What happens when you form a group with four strangers and start innovating together as soon as everyone has introduced themselves? You learn a lot of new things, not only about the actual subject of the course, but also about the other students and about yourself! I for example learned that I have sadly forgotten how to be creative when building things with LEGO bricks. I was also reminded that time goes by in different speeds depending on what you’re doing – one minute can feel like a long time when you’re talking about yourself but ten minutes fly by when you’re rehearsing your group presentation.
Many of us students were not that familiar with the concept of Design Thinking in advance, but with the guidance of our lecturers and a fair amount of group work, we managed to learn a lot in two days. The development of Design Thinking was introduced to us by our guest lecturers Katja Tschimmel and Mariana Valença. They were the inspiring duo who guided us through the history and development of Design Thinking and gave us an overview of several methods including 3 I model by IDEO and Double Diamond by British Design Council. In the end we focused on learning and using the Design Thinking Model Evolution 62. Mindshake Design Thinking Model Evolution 62 was developed by Katja Tschimmel in 2012-2013 for NA’MENTE and ESAD.
Design Thinking is a way of thinking which leads to transformation, evolution and innovation (Tschimmel, 2012). We learned about the principles of Design Thinking, which include the following: human-centered approach, collaboration, experimentation, divergent thinking, visualisation, prototyping and holistic perspective. Tschimmel encouraged us to “get original”. Experiencing new things not only makes life more interesting but also gives you a unique perspective on innovating compared to someone else. This was proven when we were working in groups. Five people with different backgrounds and life experiences, all had very different views that all enriched the innovation process. Another thing that was pointed out to us was the fact that you can’t innovate without failing. There are also many brilliant and successful innovations that were made by mistake, for example penicillin, pacemaker and Post-it notes (van Wulfen, 2013).
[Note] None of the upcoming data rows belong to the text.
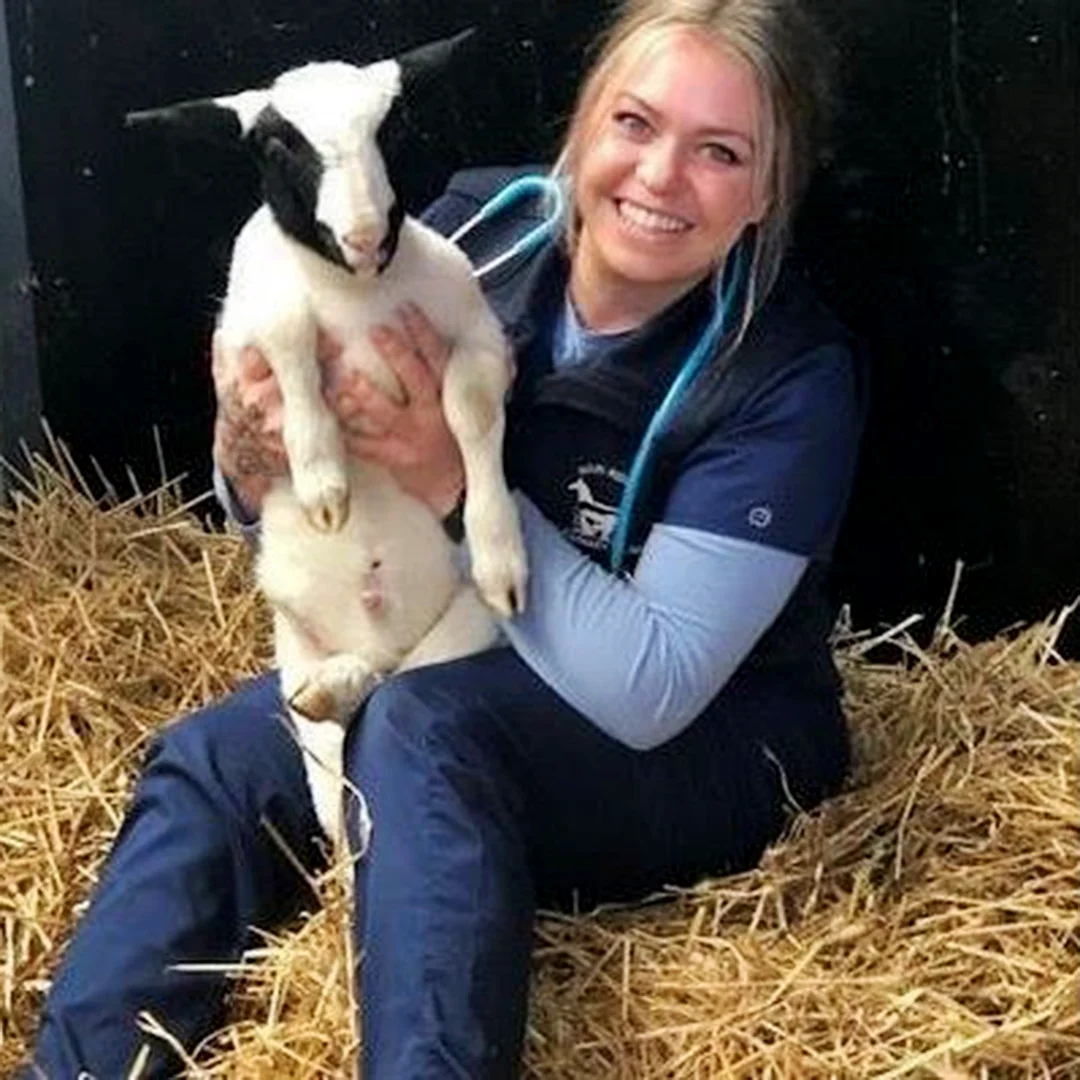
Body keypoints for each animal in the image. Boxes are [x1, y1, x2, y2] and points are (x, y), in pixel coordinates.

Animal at [126, 30, 528, 847]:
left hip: (465, 629)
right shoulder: (243, 325)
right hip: (290, 638)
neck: (353, 294)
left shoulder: (478, 336)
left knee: (394, 680)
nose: (367, 235)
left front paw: (499, 547)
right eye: (278, 144)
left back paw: (340, 688)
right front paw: (321, 483)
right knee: (335, 737)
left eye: (392, 129)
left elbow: (470, 409)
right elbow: (288, 328)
As Gijs van Wulfen mentions in his book The Innovation Expedition: “You cannot innovate alone.” I definitely agree. During this course not only did I learn with my fellow students, but also from them. Working in a group with strangers, the innovation process was very exciting and different from any situation I have experienced in a long time. The process itself gave me a lot of new practical ideas that I will be using in other projects. Many interesting discussions were had while our group developed the idea of a new kind of intranet. We all had different ideas and didn’t always necessarily understand each other at first, but still managed to find the common ground and come up with a final product that we presented as a team to the other groups at the end the course. If only in working life we could find the time to innovate this freely! After these two days I am even more convinced that there are many great ideas bubbling under the surface, ready to come up as soon as we give ourselves some time to be innovative.
Want to learn more about Design Thinking?
I recommend this TEDTalks video podcast, in which IDEO’s CEO Tim Brown talks about design and Design Thinking. Enjoy!
Written by Riitu Nuutinen
Master’s Degree Programme in Customer-centered Service Development
Tschimmel, Katja 2012. Design Thinking as an effective Toolkit for Innovation. In: Proceedings of the XXIII ISPIM Conference: Action for Innovation: Innovating from Experience. Barcelona. http://www.academia.edu/1906407/Design_Thinking_as_an_effective_Toolkit_for_Innovation
van Wulfen, Gijs 2013. The innovation expedition – a visual toolkit to start innovation. Amsterdam: BIS Publishers.
Thank you for the blog post and your insights. I recognise a lot of the feelings you describe, and agree that the Legos will be something to remember. All in all we learned great ways to get more creative and innovative during the course.